(Spatial grounding data)
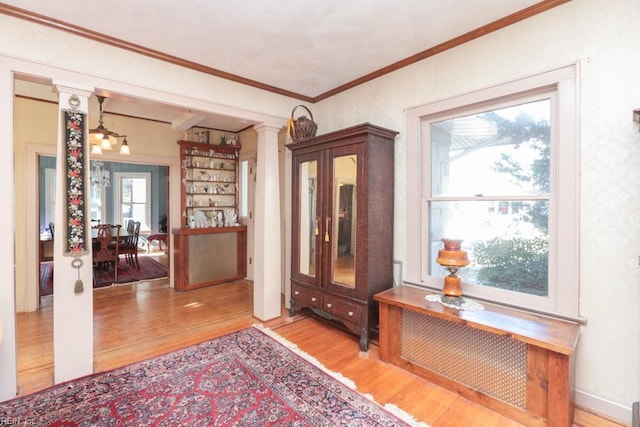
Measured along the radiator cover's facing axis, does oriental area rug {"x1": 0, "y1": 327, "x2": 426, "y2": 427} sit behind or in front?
in front

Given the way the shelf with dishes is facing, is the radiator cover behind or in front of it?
in front

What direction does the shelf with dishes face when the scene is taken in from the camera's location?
facing the viewer and to the right of the viewer

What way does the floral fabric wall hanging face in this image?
toward the camera

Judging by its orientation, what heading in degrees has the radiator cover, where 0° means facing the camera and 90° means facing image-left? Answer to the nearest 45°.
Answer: approximately 45°

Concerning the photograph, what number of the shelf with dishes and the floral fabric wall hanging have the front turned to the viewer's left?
0

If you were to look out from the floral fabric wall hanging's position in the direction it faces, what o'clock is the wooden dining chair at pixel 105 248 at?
The wooden dining chair is roughly at 6 o'clock from the floral fabric wall hanging.

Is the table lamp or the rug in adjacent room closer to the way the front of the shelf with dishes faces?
the table lamp

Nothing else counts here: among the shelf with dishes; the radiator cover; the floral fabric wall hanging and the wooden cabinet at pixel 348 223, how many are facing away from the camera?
0

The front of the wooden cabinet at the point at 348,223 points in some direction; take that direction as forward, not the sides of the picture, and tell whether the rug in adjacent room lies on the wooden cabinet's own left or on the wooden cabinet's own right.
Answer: on the wooden cabinet's own right

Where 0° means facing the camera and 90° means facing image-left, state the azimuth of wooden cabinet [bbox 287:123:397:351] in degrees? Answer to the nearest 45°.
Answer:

» Exercise goal
Swap every "radiator cover" in the data above for "heater cabinet" and reproduce the data with nothing else changed, leaving out the pictures.

» Task solution
Measured along the heater cabinet's facing axis, does oriental area rug {"x1": 0, "y1": 327, "x2": 426, "y2": 427} sit behind or in front?
in front

Given the way the shelf with dishes is facing, is the heater cabinet behind or in front of it?
in front

What direction does the shelf with dishes face when the scene is taken in from the camera's location?
facing the viewer and to the right of the viewer

What way does the floral fabric wall hanging face in this image?
toward the camera

Judging by its orientation, what heading in degrees has the heater cabinet, where 0° means facing the camera and 90° means facing image-left? Answer to the nearest 45°.
Answer: approximately 45°

Concerning the photograph, what number of the shelf with dishes and the floral fabric wall hanging have the front turned to the viewer's left?
0

If you were to look out from the floral fabric wall hanging's position in the direction it faces, what o'clock is the wooden dining chair at pixel 105 248 at?
The wooden dining chair is roughly at 6 o'clock from the floral fabric wall hanging.

Is the table lamp or the rug in adjacent room closer to the way the front of the shelf with dishes faces?
the table lamp

Nothing else counts here: among the shelf with dishes; the heater cabinet; the floral fabric wall hanging and the wooden cabinet at pixel 348 223, how many are facing away from the camera?
0

The front of the wooden cabinet at the point at 348,223 points in some direction; take that direction as forward, not the sides of the picture, and tell whether the rug in adjacent room lies on the wooden cabinet's own left or on the wooden cabinet's own right.
Answer: on the wooden cabinet's own right

Where 0° means facing the camera and 90° means facing image-left, state the azimuth of wooden cabinet [bbox 287:123:397:351] in degrees? Answer to the nearest 45°.
Answer:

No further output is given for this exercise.